As cidades são palco de múltiplos desafios na era da transformação digital. Estes têm conduzido a um amplo leque de novos dilemas, sobretudo no sul da Europa, na construção coletiva de habitats em termos urbano-arquitetónicos, mas também socioculturais e políticos.

A condição digital afirma-se como oportunidade para a participação dos cidadãos nos processos de tomada de decisão. Por um lado, o uso da tecnologia prospeta a democratização do conhecimento através da possibilidade de cada cidadão se tornar criador, editor, distribuidor e ativista. Por outro, a disseminação alargada das TIC, na Web 2.0, potenciam a condição de uma sociedade em rede, reforçando discursos sobre o coletivo e o comum.

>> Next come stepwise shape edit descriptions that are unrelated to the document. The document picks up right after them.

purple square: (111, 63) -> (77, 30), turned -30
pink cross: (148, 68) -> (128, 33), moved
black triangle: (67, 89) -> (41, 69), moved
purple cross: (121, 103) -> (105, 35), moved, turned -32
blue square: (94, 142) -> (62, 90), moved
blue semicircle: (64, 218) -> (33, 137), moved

O debate sobre o comum e o espaço público nas cidades tem crescido exponencialmente entre investigadores, decisores públicos e cidadãos. Para David Bollier não há bens comuns sem uma reflexão sobre o comum nas práticas e normas sociais que gerem recursos para benefício coletivo. A noção é aprofundada por Stavros Stavrides, o espaço comum, commons, não é simplesmente o compartilhamento do espaço, considerado como um recurso ou um ativo, mas um conjunto de práticas e imaginários criativos que exploram as potencialidades emancipadoras do compartilhamento.

O conceito aplica-se em múltiplos âmbitos: “creative commons”, “cultural commons”, “digital commons”, “knowledge commons e “urban commons”. Este último  procura com a ativação da vida nos espaços públicos, promover a sustentabilidade e a resiliência urbana. No entanto, o desenho dos espaços públicos nas cidades (ruas, praças, parques, etc.), tem seguido, em geral, uma abordagem produtiva assente em mecanismos de privatização, comodificação e estratégias top-down de regeneração urbana.

A desmesurada visão produtiva do espaço público incute e mina o seu papel de essência material das sociedades e a sua dinâmica de apropriação, onde a auto-organização e responsabilização coletiva são determinantes para o direito à cidade.

As tecnologias digitais têm tido um papel fundamental no desenho das transformações urbanas e a sua apropriação tem permitido reinventar as práticas de comuns urbanos e novas formas de governança da cidade. O acesso facilitado a plataformas de envolvimento cívico, democracia participativa, plataforma de dados abertos, plataformas de georreferenciação (OpenStreetMap), observatórios, laboratórios cidadãos, fablabs, aplicações de e-governo, hackathon cívico, etc., têm facilitado o compartilhamento e ampliado, significativamente, os meios de intermediação que potenciam a organização e ação política coletiva de construção de habitats urbanos.

O Programa Bairros Saudáveis pode ser uma oportunidade para os decisores públicos municipais olharem para o seu território e começarem a mapear os ecossistemas bottom-up, muitas vezes informais e experimentais, gerados e ensaiados por coletivos urbanos envolvendo diretamente os cidadãos na coprodução de soluções. Ao identificar, compreender as várias competências, e observá-las em ação, no concreto, é possível sublinhar a relevância do seu papel no processo de transformação urbana que se almeja representativa do governo da cidade.

Não sendo fácil nem simples abordar os desafios da cidade contemporânea, é premente incluir as diversas abordagens em campo e as ferramentas que estão disponíveis à produção de espaço público de participação cívica no planeamento, desenho e construção do espaço comum.